Multiple Districts — The premiere at Celebration Cinema North was packed with supporters, watching as sleekly edited clips of scientists working in a laboratory flashed across the big screen.
“We want you here,” came a voice, directly addressing viewers. “The world isn’t going to save itself.”
The May 30 premiere showcased the Doug Meijer Medical Innovation Building in downtown Grand Rapids, inviting youth to imagine a future in the medical sciences in West Michigan.
The kicker: that youth were not just the intended audience of the message — they also played a big role in crafting it.
Seven students from East Kentwood and East Grand Rapids high schools were interns on the project produced by ShutterWerks Media. Since last fall, the students have gotten hands-on experience with the video production process, from screenwriting to filming to editing.
“I couldn’t stop smiling because I worked so hard on it,” said junior Malory Mosley on watching the final product at the premiere. “Elated” is how senior Conner O’Brien described his own emotions.

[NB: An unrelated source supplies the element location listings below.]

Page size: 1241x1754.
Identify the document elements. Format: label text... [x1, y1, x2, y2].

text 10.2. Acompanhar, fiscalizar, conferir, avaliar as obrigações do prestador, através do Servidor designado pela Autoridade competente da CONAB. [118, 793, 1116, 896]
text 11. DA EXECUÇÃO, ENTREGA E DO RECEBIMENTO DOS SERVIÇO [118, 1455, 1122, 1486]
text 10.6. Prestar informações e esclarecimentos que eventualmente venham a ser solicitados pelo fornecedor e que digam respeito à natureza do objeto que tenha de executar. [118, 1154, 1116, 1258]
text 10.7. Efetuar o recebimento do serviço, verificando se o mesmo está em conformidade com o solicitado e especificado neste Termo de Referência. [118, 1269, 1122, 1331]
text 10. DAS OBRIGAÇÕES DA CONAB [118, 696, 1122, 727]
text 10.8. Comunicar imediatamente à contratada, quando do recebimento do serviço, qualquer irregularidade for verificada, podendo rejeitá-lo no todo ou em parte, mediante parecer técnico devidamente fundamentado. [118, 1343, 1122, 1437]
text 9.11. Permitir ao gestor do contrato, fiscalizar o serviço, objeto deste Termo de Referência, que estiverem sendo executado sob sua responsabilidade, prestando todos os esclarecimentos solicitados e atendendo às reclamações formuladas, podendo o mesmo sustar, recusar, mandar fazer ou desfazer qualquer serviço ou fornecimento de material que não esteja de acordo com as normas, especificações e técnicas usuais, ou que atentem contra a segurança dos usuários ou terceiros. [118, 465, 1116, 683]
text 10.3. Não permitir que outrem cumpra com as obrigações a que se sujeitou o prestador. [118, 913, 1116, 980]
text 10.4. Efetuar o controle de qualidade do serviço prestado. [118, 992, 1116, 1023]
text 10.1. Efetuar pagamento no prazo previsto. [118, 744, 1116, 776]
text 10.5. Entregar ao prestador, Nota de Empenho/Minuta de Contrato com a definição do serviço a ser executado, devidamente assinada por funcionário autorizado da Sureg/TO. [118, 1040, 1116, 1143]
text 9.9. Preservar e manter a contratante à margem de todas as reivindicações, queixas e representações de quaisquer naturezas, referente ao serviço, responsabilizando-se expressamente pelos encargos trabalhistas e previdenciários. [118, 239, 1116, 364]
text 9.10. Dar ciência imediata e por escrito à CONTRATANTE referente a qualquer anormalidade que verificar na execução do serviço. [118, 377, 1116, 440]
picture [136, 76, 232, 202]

The idea for the video emerged from the collaboration between Kentwood Superintendent Kevin Polston, East Grand Rapids Superintendent Heidi Kattula and Anthony Chang, founder and CEO of BAMF Health, a cancer treatment center headquartered in the Doug Meijer Medical Innovation Building.
Over the past few years, the trio discussed what a partnership between the education and medical sectors might look like. Their plan is to create more opportunities for K-12 students to gain experience in science and medicine, including internships.
But first, they wanted to inspire students through storytelling, Kattula said. Key was having students take part in creating the promotional video. “We wanted the kids to be able to inspire each other.”
Inspiration Goes Both Ways
The interns were led by Steve Steketee, ShutterWerks founder. In addition to involving students in the production process, Steketee introduced them to other area filmmakers.
He said it was fascinating to see how keen students were to learn about video production. “It was something I needed in my life right now, just with how long I’ve been in the business,” he said.
‘For (students) to take what they’ve been learning all year and now apply it to the real world is a teacher’s dream come true.’— Preston Donakowski, video production & journalism teacher at East Kentwood High School
The internship, which was paid and took place this past school year, came with a sense of discovery and accomplishment for students.
Conner said the experience helped him figure out some of his professional goals. Malory emphasized new friendships. Senior Harrison Stidolph said he enjoyed wearing various hats throughout pre-production, production and post-production. “A lot of learning went into that process,” he said.
The internship allowed students to gain practical experience outside of the classroom, said East Kentwood video and journalism teacher Preston Donakowski, who helped connect the students with the opportunity.
“There’s only so much we can do in school,” Donakowski said. “For them to take what they’ve been learning all year and now apply it to the real world is a teacher’s dream come true.”
The video will eventually be shown to K-12 students to further connect them with real-world opportunities once Kattula, Polston and Chang iron out the details of future collaborations.
“Kids touch our hearts; they touch our lives in ways that inspire us to do what we do every day,” Kattula said. “It’s just so rewarding to share that experience with people who are in other industries, because it very much gives them a purpose and a calling.”